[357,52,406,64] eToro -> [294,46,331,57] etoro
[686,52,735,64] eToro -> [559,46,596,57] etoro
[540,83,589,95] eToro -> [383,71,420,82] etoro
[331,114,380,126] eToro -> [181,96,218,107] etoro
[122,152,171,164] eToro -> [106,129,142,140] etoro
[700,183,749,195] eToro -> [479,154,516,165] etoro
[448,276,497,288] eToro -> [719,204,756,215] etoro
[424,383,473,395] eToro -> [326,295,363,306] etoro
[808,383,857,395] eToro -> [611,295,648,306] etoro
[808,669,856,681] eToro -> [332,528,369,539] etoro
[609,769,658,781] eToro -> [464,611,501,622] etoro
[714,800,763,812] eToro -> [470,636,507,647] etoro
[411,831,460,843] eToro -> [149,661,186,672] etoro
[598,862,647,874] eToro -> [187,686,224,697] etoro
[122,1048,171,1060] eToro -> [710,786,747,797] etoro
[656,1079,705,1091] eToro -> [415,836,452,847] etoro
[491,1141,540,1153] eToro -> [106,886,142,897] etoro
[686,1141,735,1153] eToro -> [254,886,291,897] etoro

--

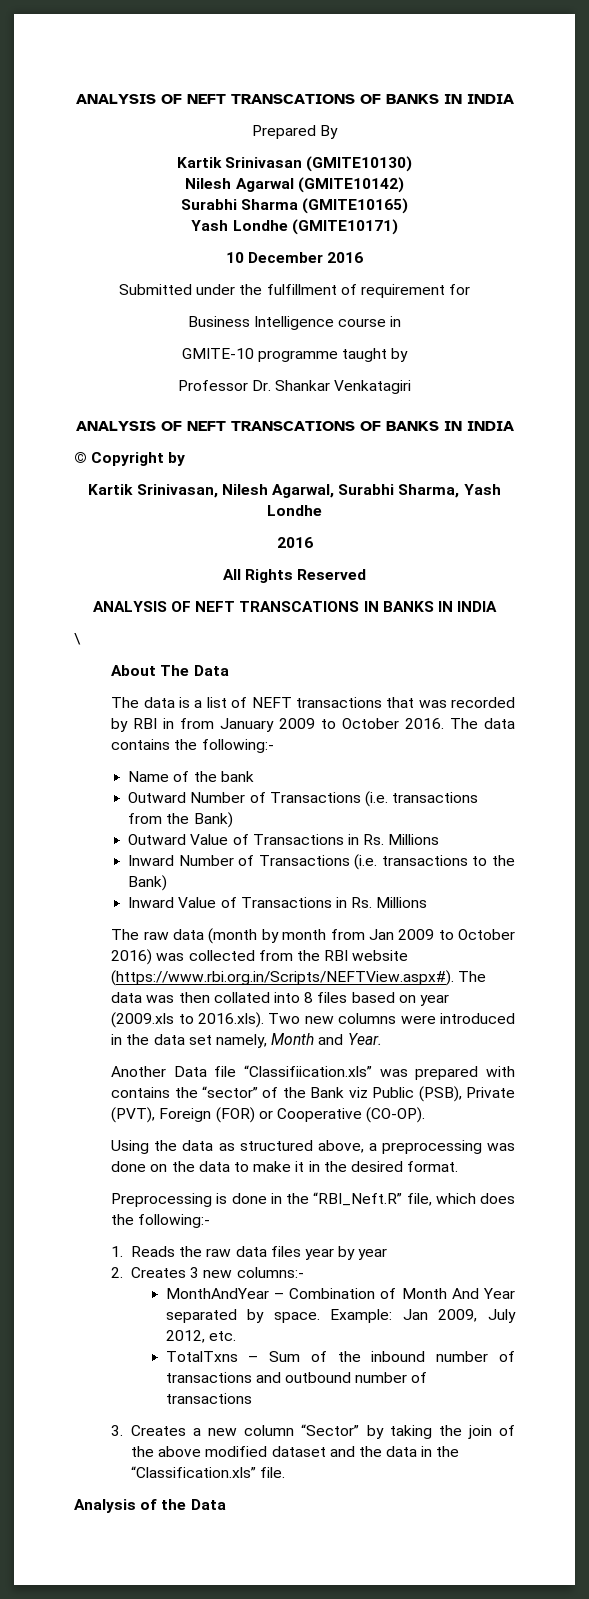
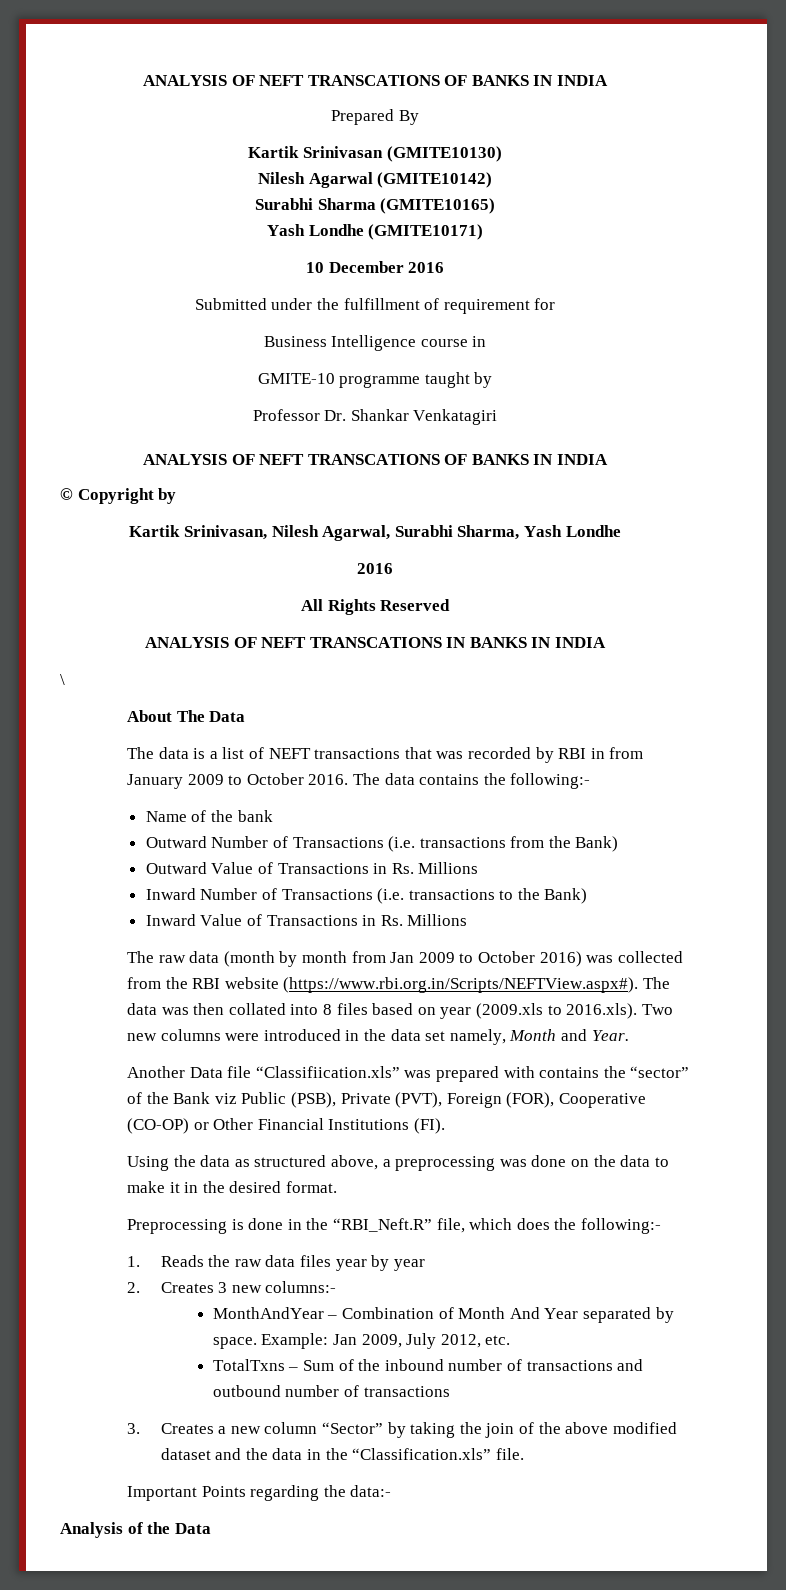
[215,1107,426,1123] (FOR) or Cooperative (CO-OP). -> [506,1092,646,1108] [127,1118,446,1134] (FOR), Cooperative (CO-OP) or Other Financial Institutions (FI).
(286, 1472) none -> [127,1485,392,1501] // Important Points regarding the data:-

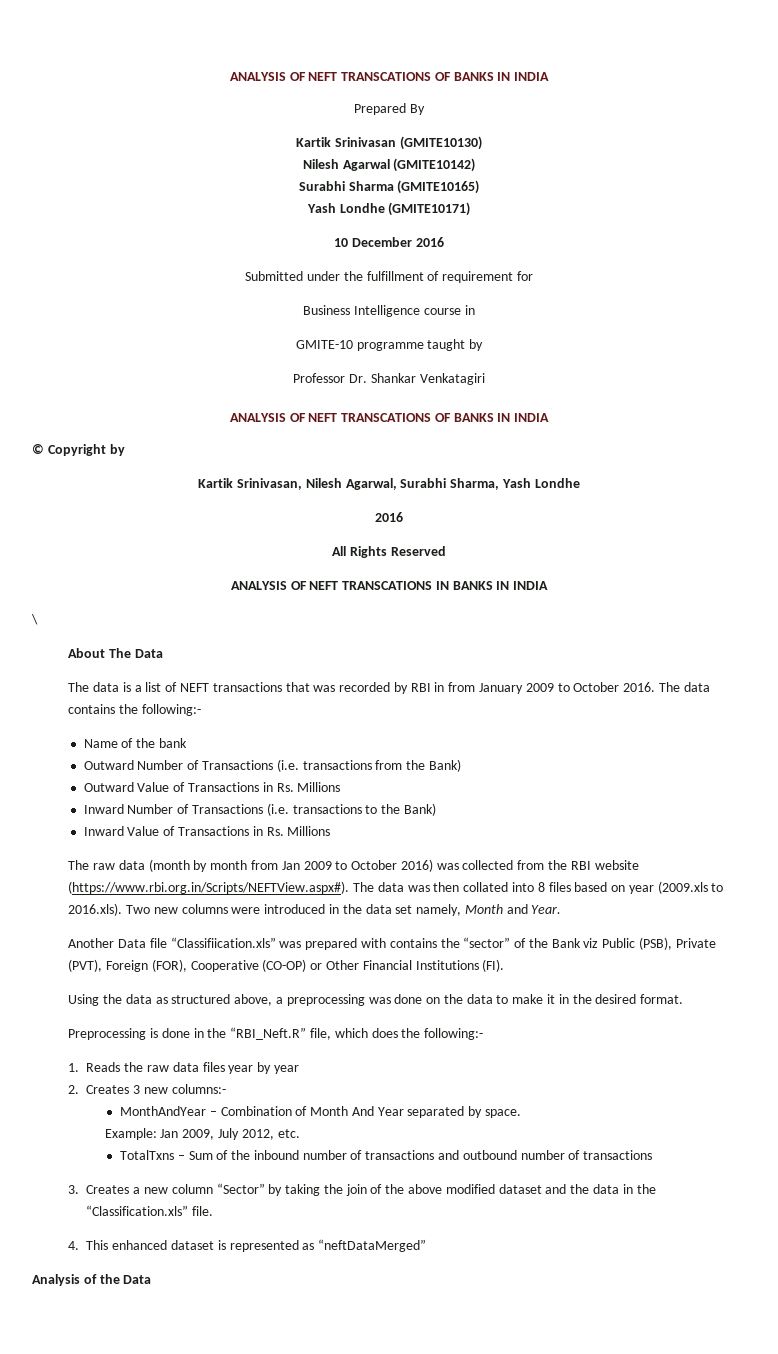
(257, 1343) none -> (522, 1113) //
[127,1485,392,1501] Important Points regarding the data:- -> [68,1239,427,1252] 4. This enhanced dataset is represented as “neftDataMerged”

Goal of the exercise:
Please copy every line in the entries where "Important" appears.

Answer to this task:
(286, 1472) none -> [127,1485,392,1501] // Important Points regarding the data:-
[127,1485,392,1501] Important Points regarding the data:- -> [68,1239,427,1252] 4. This enhanced dataset is represented as “neftDataMerged”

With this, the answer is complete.